▶ EXERCISE TASK:
Pull out the rows from the line containing "kingdom: Fungi" through the line containing "common name: False parasol", including both, and reproduce each one unchanged.

/---

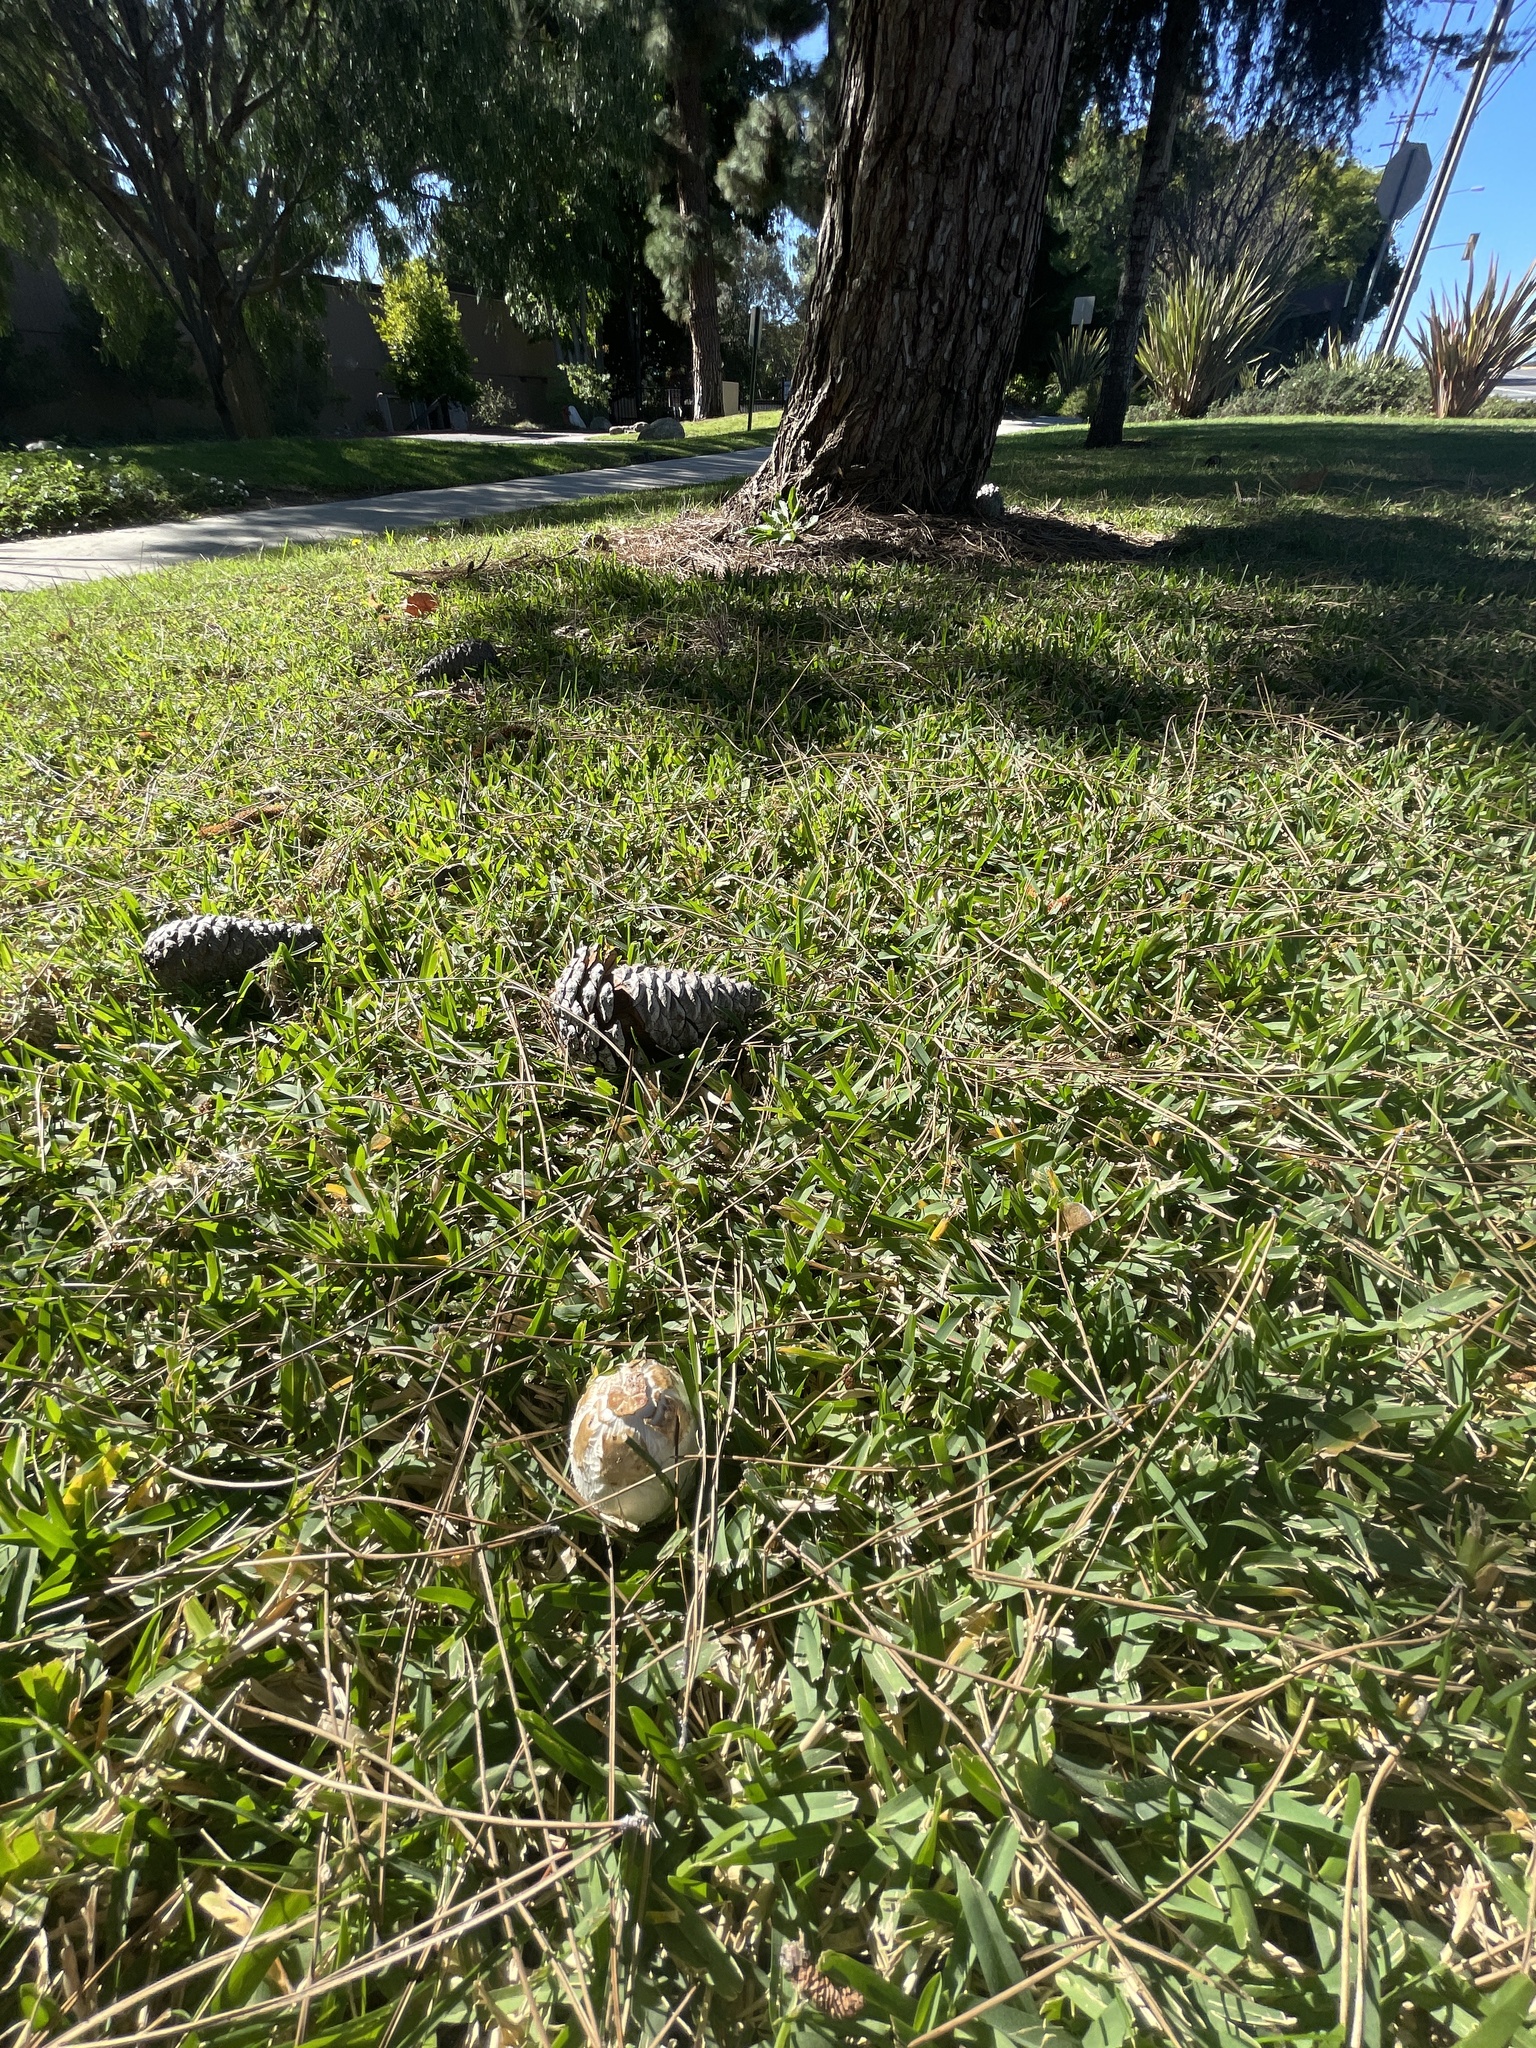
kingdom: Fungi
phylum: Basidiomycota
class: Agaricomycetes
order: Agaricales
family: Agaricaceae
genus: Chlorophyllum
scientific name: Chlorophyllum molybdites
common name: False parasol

\---
/---

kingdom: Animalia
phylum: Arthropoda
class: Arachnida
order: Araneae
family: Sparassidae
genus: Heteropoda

\---
/---

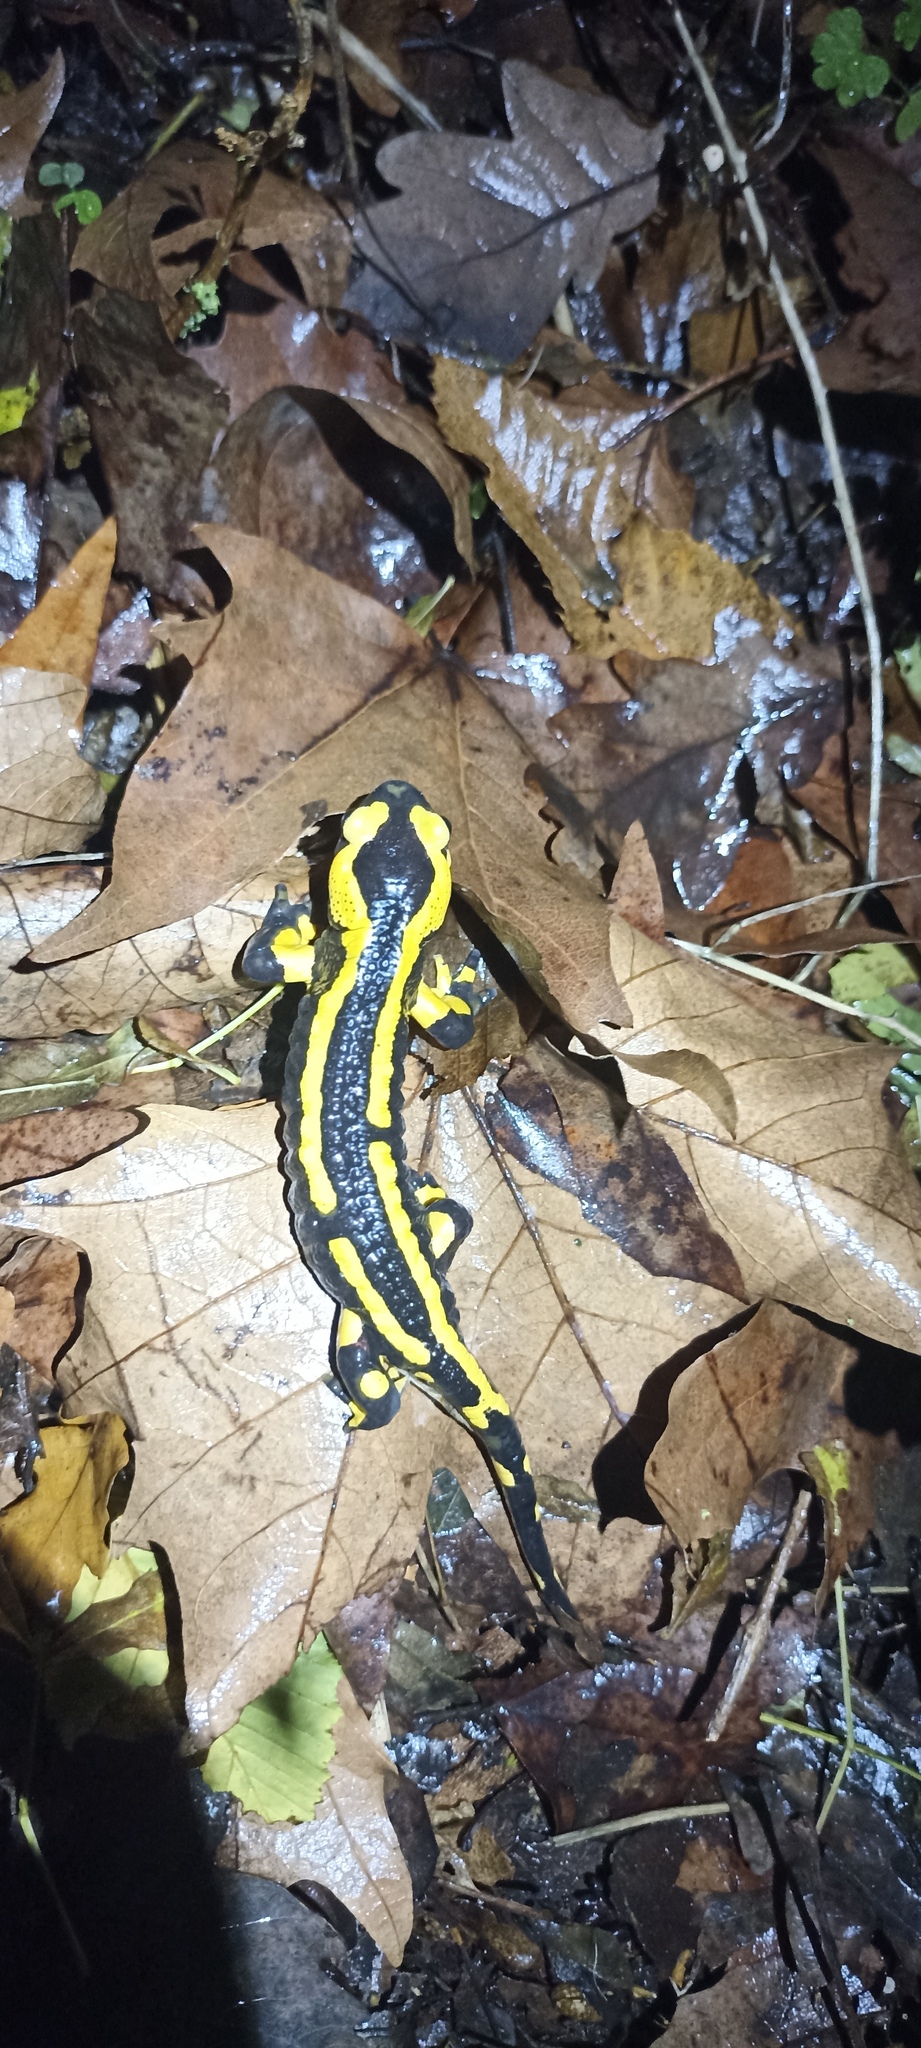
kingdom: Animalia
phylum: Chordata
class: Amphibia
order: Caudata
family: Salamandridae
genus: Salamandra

\---

▶ EXERCISE RESPONSE:
kingdom: Fungi
phylum: Basidiomycota
class: Agaricomycetes
order: Agaricales
family: Agaricaceae
genus: Chlorophyllum
scientific name: Chlorophyllum molybdites
common name: False parasol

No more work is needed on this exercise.